With all of the often draconian measures we seem willing to endure to prevent extremely infrequent instances of terrorism, accepting this one act with profound benefits seems to us a small price to pay for the sake of safety and justice.

2 Responses to DNA and the Supreme Court

  1. sherry says:

    Until a few years ago I would have believed this to be one of the best things that those in law enforcement could obtain, however with Obama being president I’d have to change my opinion, since almost any American citizen could soon be charged with a felony crime under the new definition of a terrorist. Those persons would include any person who tells the truth or questions anything about Obama or anyone in his corrupt admin., his citizenship or illegal SS#. You also cannot question, Fast and Furious, Benghazi, the IRS, or the Verizon scandals and whistle blowers will most likely have their homes and offices raided by the FBI or DHS. You will face serious penalties and/or charges for refusing to accept Obamacare and later when you refuse the RFID chip. You are considered a terrorist if you oppose or offend the liberals, abortionist, the gays, the Muslim Brotherhood, Islam, Sharia law, or illegal immigration. But the list doesn’t stop there. You are now considered a terrorist if you are Conservative, Republican, Tea Party, Christian, abuse free speech or support gun rights. That’s going to be a pretty big data base and I for one don’t trust our government under the current Administration. Why is Obama and this corruption being allowed to continue seemily unchecked? I know the FBI can see these things, but I’m not sure I understand why nothing is being done about them. Is it because the FBI needs and invite from those who value the Constitutional Rights of the people of this country. to become involved?

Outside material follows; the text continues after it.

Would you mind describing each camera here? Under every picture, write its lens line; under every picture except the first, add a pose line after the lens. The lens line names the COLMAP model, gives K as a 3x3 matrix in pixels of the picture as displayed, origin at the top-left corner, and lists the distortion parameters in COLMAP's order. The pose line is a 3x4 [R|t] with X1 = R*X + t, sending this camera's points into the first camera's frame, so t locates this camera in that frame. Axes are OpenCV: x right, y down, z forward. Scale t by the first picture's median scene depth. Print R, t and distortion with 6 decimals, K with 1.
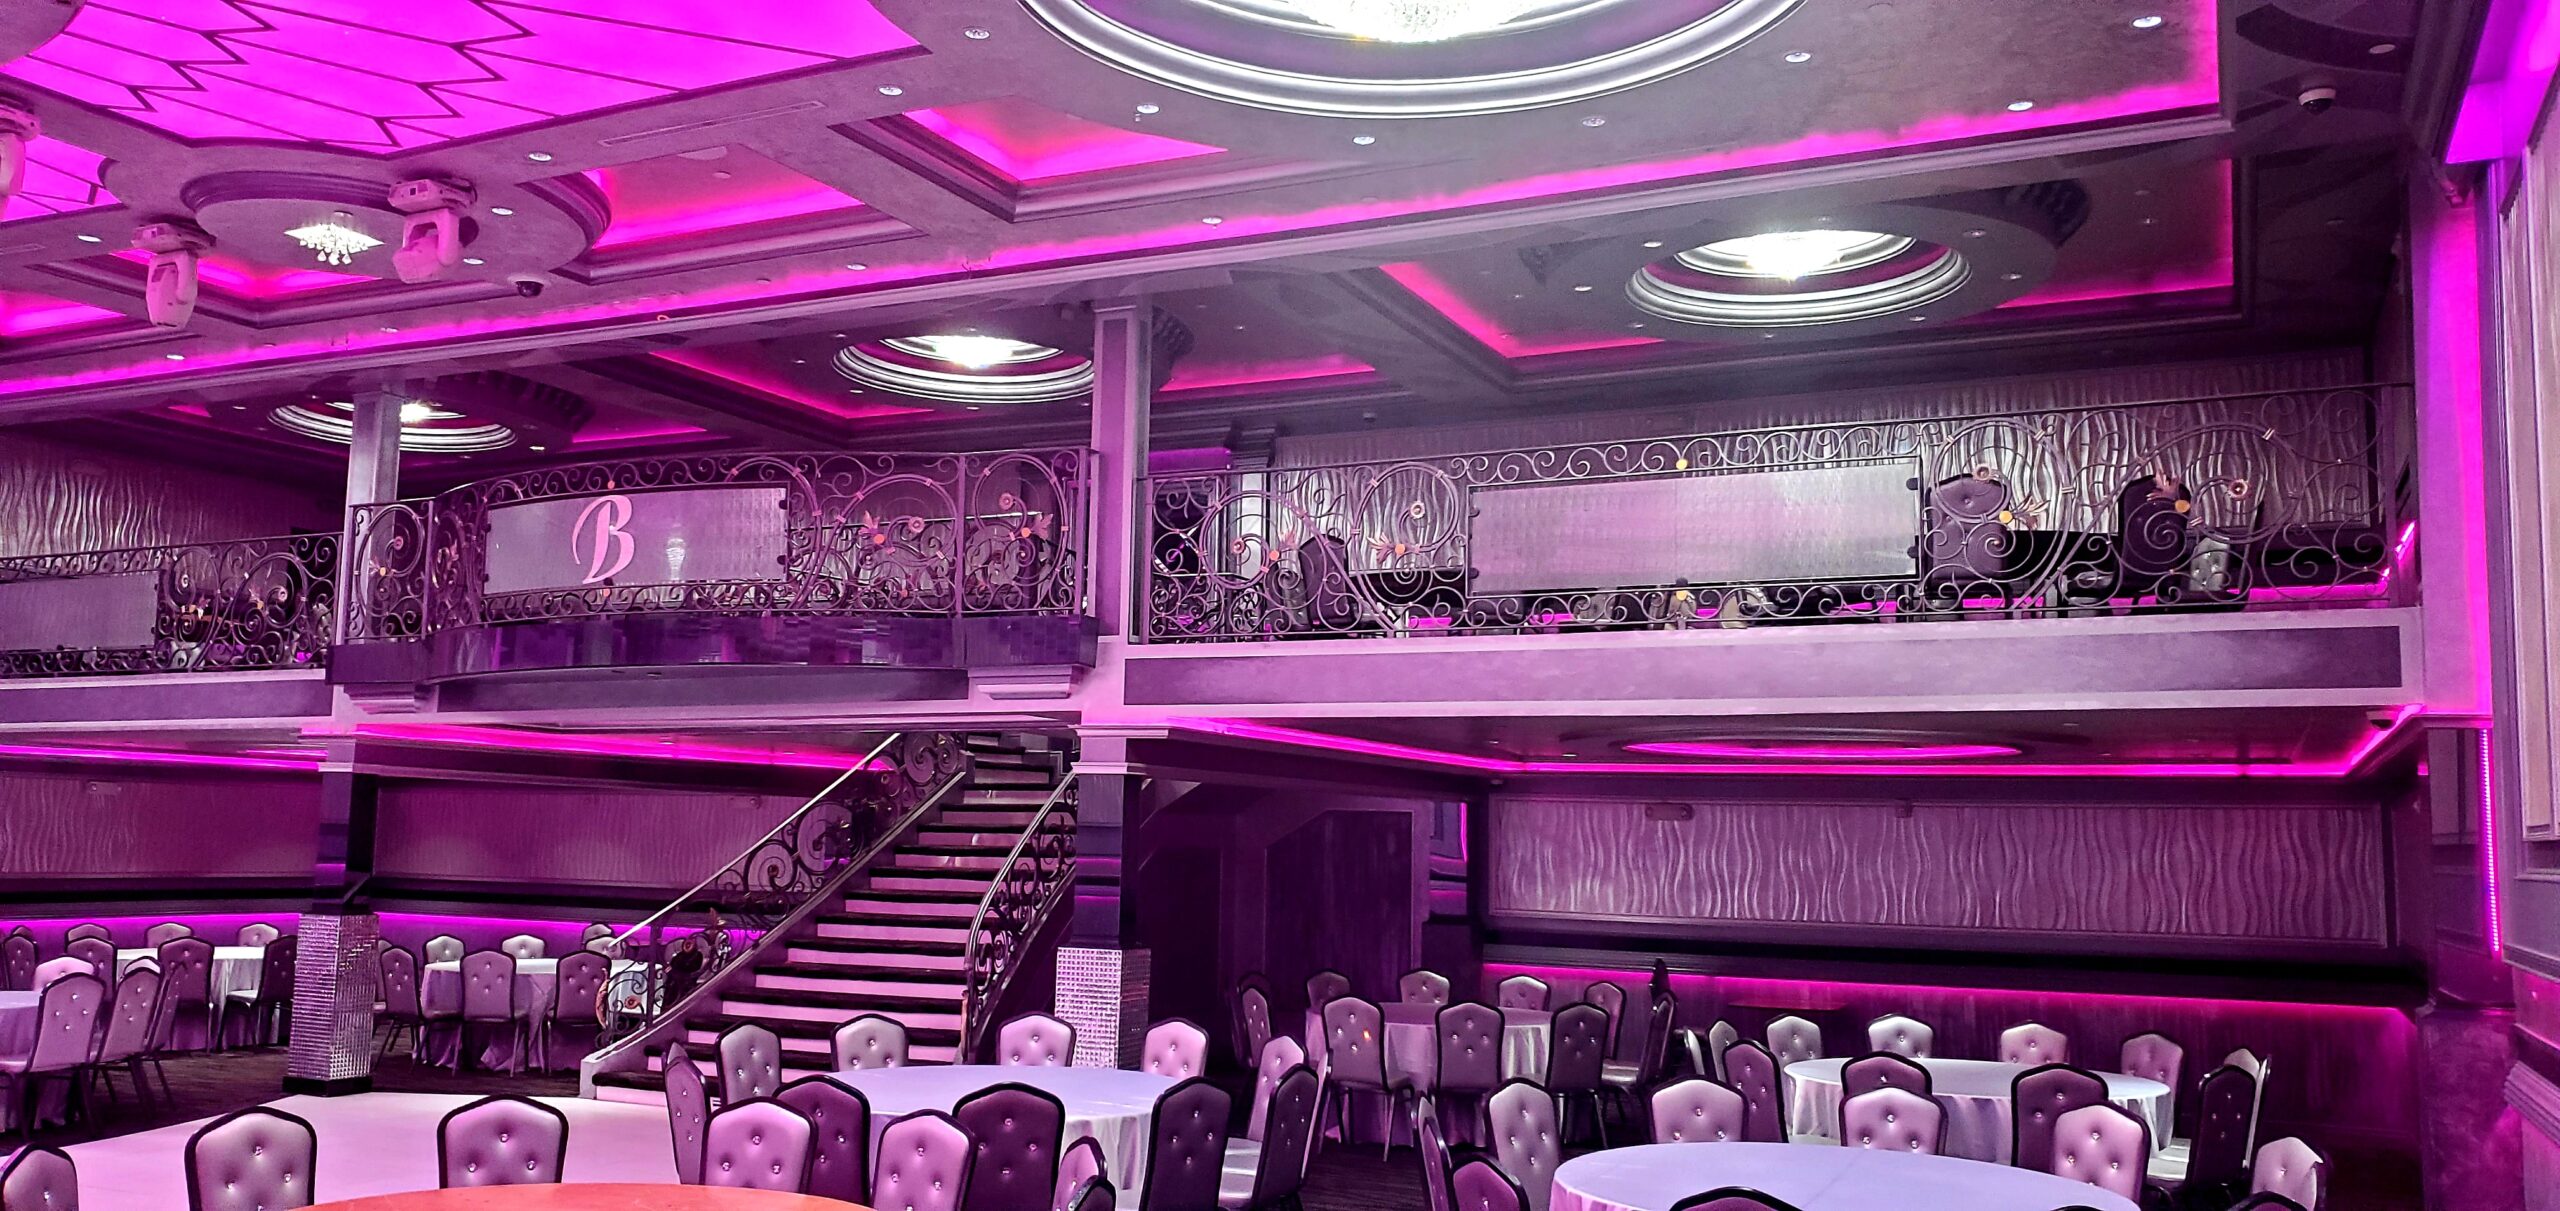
lens RADIAL K [[1977.9, 0, 1280.0], [0, 1977.9, 605.5], [0, 0, 1]] dist [-0.001798, -0.004517]
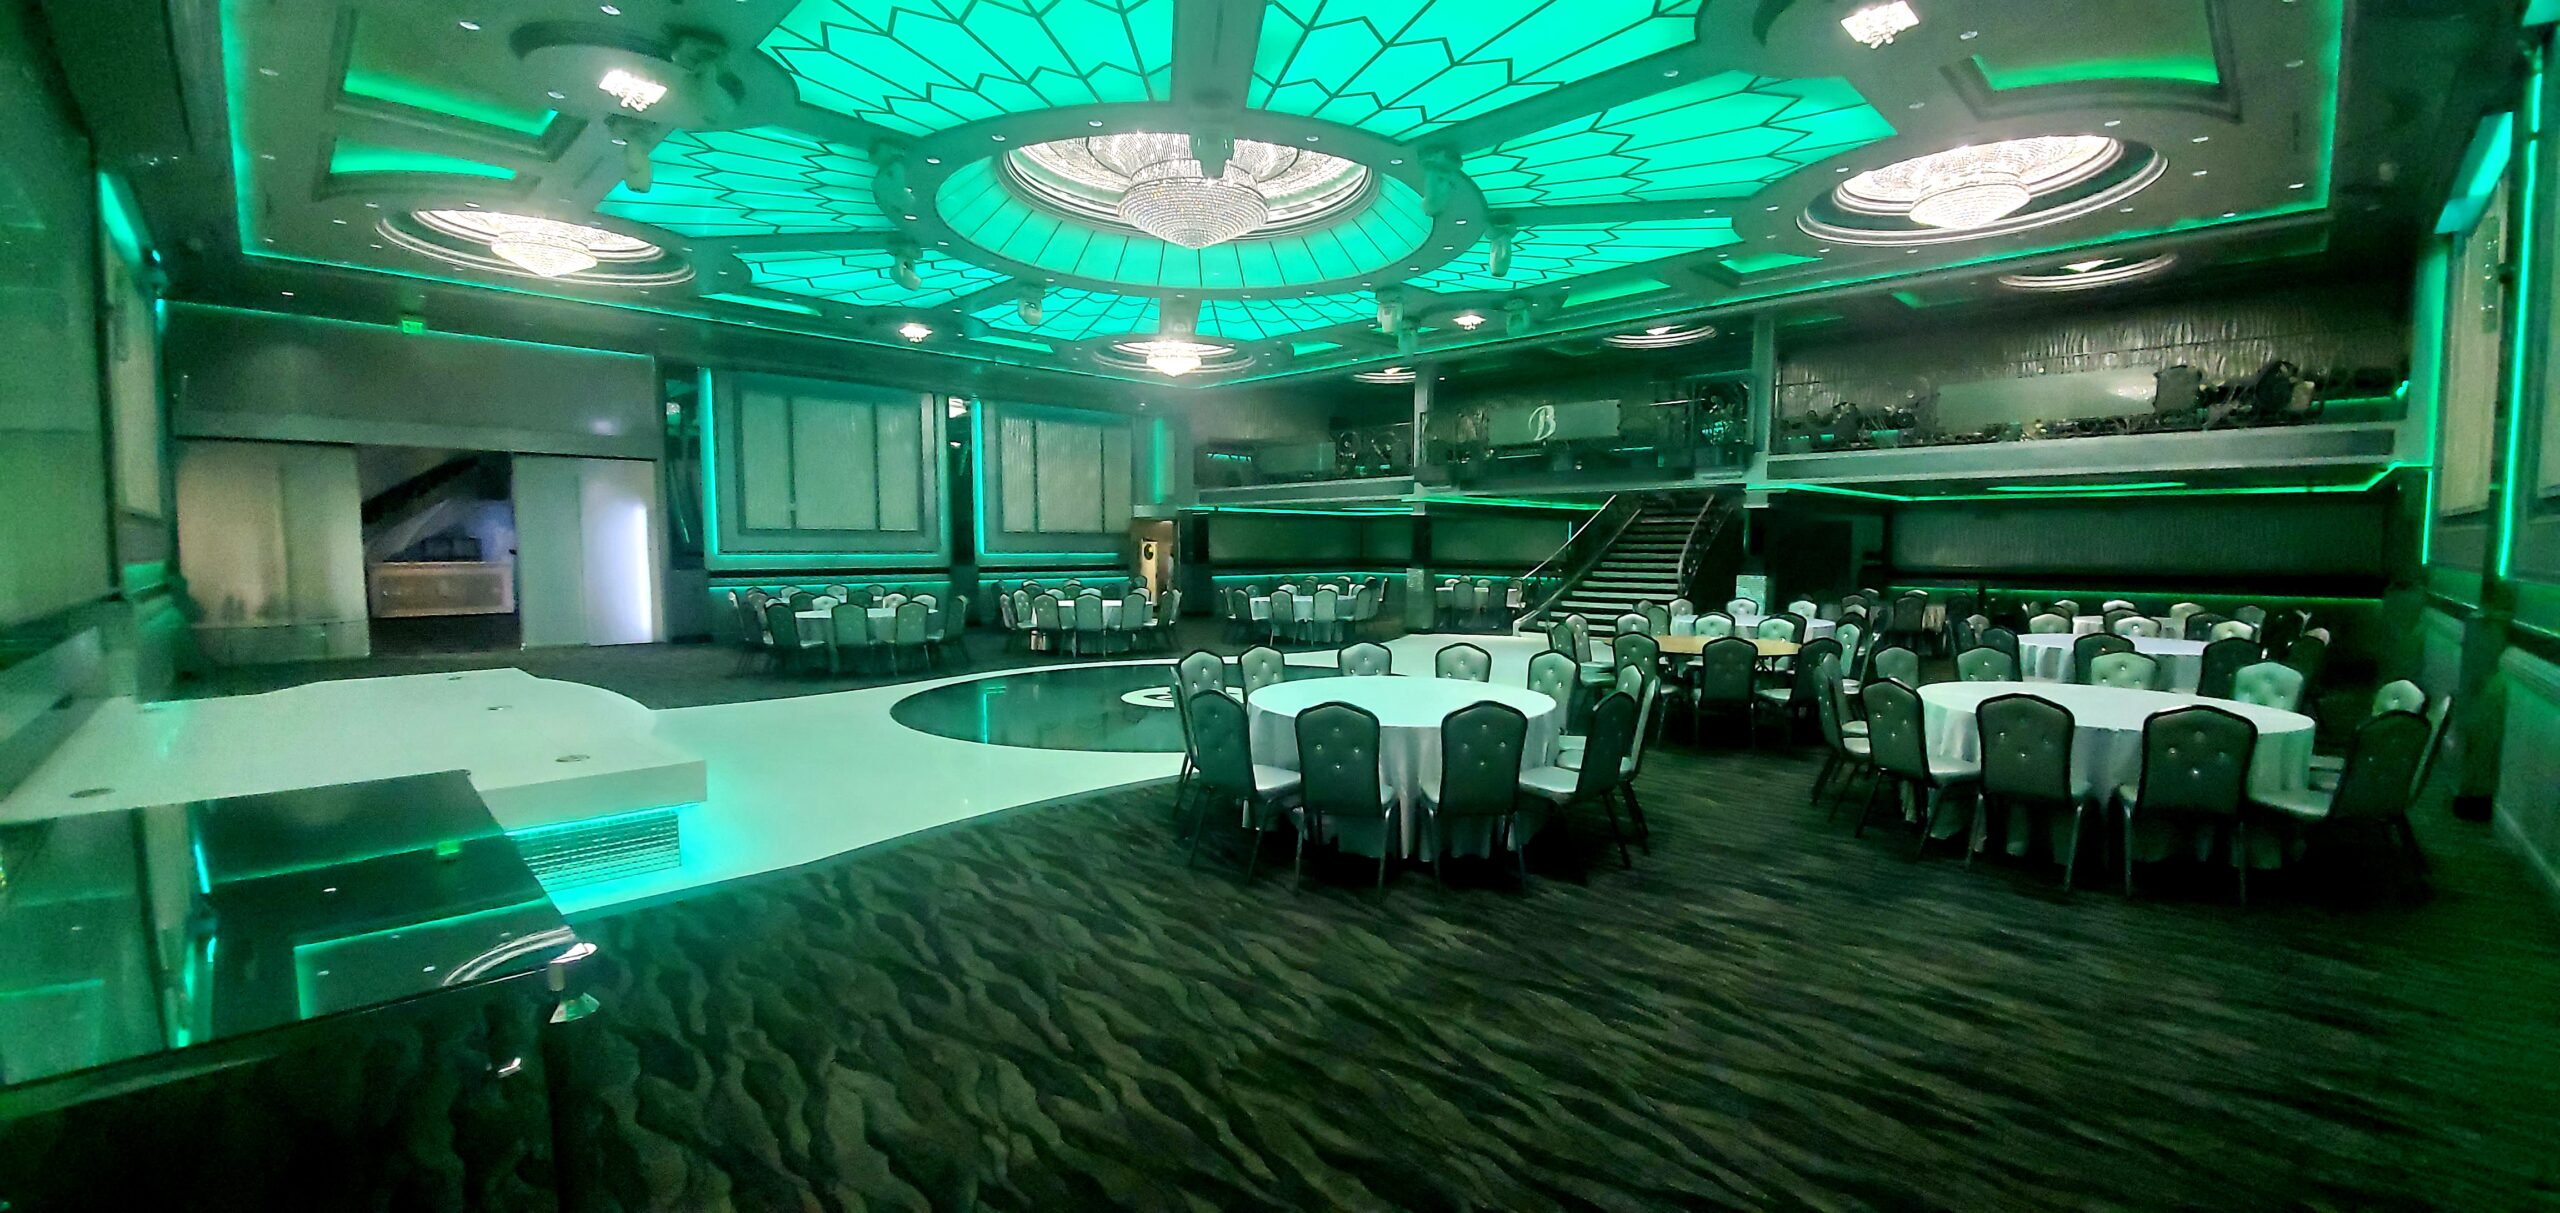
lens RADIAL K [[1013.6, 0, 1320.9], [0, 1013.6, 609.3], [0, 0, 1]] dist [0.001553, -0.015165]
pose [[0.948365, 0.000821, -0.317179, -0.202299], [0.056590, 0.983514, 0.171751, -0.039513], [0.312090, -0.180832, 0.932684, -0.402493]]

If so, who needs to make the call? Governors, Representatives, Senator’s, the Congress? We the People?

  2. DoUKnowTheLord says:

    That is a step in the right direction and makes my last year at college not a waste at all, and it furthers what I was attempting to solicit funding from NIJ for.

    I just hope my hard work in this area will provide me the chance to use my skills in protecting women and closing cases.